Lifestyle medicine is a specialty that focuses on preventing chronic diseases.
“It provides a potential avenue for altering the course of ever-increasing [healthcare] costs resulting from prescription medicine and surgical procedures,” Dr. Nguyen said of lifestyle medicine. “We chose to explore lifestyle factors among veterans participating in the Million Veteran Program (MVP) because it is a unique opportunity to better understand and care for a specific population of people who have devoted themselves to service.”

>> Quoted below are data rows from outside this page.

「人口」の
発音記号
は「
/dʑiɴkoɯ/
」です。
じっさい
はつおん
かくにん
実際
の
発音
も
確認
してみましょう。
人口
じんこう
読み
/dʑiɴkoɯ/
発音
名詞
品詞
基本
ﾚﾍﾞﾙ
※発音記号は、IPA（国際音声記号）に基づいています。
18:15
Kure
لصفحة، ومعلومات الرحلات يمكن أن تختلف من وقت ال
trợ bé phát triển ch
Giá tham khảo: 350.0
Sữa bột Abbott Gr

Dr. Yanping Li, a research scientist in the Department of Nutrition at the Harvard T.H. Chan School of Public Health and a co-author of the study, previously served as a co-author of a 2018
The researchers were able to add three new healthy habits to this study because the information the MVP gathers is so comprehensive. “Based on the data availability, we extended the previous five lifestyle factors into eight,” Dr. Li said.
There are benefits to be had even if patients can’t adopt all eight healthy habits.

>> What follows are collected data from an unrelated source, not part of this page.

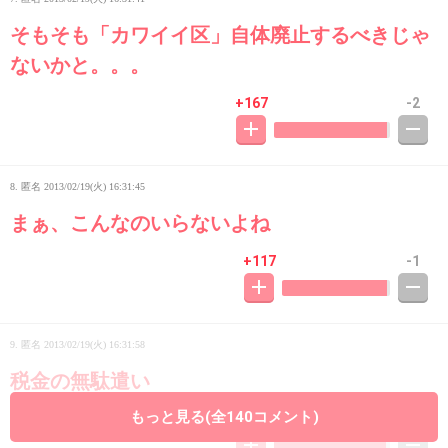
そもそも「カワイイ区」自体廃止するべきじゃ
ないかと。。。
+167
-2
8. 匿名
2013/02/19(火) 16:31:45
まぁ、こんなのいらないよね
+117
-1
9. 匿名
2013/02/19(火) 16:31:58
税金の無駄遣い
もっと見る(全140コメント)
+168
-3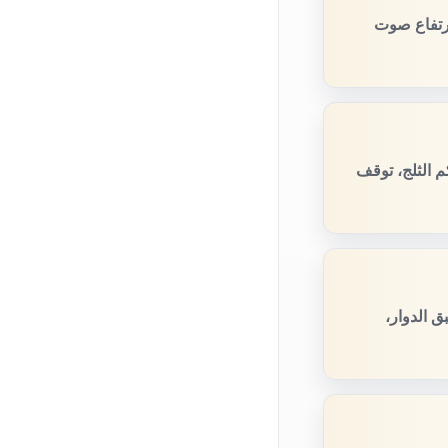
ارتفاع صوت
 الثلج، توقف
 الدوار،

“We were really surprised by just how much could be gained with the adoption of one… two… three.. or all eight lifestyle factors!” Nguyen said.
Dr. William Schaffner, a professor of preventive medicine and infectious diseases at Vanderbilt University Medical Center in Nashville, Tennessee, took particular note of that element of the study.
“It was impressive in the sense that, even if you start, and you don’t do them all…it still is beneficial,” he told MNT.
While the research suggests that adopting healthy habits at older ages likely results in smaller estimated gains in life expectancy, it’s still probably fruitful.
“Our research findings suggest that adopting a healthy lifestyle is important for both public health and personal wellness,” Nguyen said. “The earlier the better, but even if you make changes in your 40s or 60s, it still is beneficial as seen in our study findings!”
Doctors have long advised patients to eat right and exercise regularly. Studies like this allow them to quantify the benefits of adopting healthy habits.
“The purpose is to let the general audience and the clinical physician to understand how much the difference [is] if they do this or that, so it’s kind of [to help] them to explain to the patient why it’s so important to adopt a healthier lifestyle,” Dr. Li told MNT.
The results of the study make a convincing case, according to Dr. Schaffner.
“If you do wrap them all together, and you start reasonably early, it does seem to predict that you get a substantial increase in your life expectancy,” he said. “We’re not talking about days, weeks, months, or only a couple of years.”
Nguyễn stressed that the research is an observational study.
“I think one of the most important limitations and cautions that people need to understand while interpreting the results of our study is that our estimations are based on observational data and causality cannot be assumed from our findings,” she said.
“Although we have carefully controlled for confounding factors, our results do not imply causal effects. It is critical to not overinterpret the findings considering the observational nature of our study,” she added.
While a committee of experts evaluated the abstracts selected for Nutrition 2023, they did not undergo the same peer review process required for publication in a scientific journal.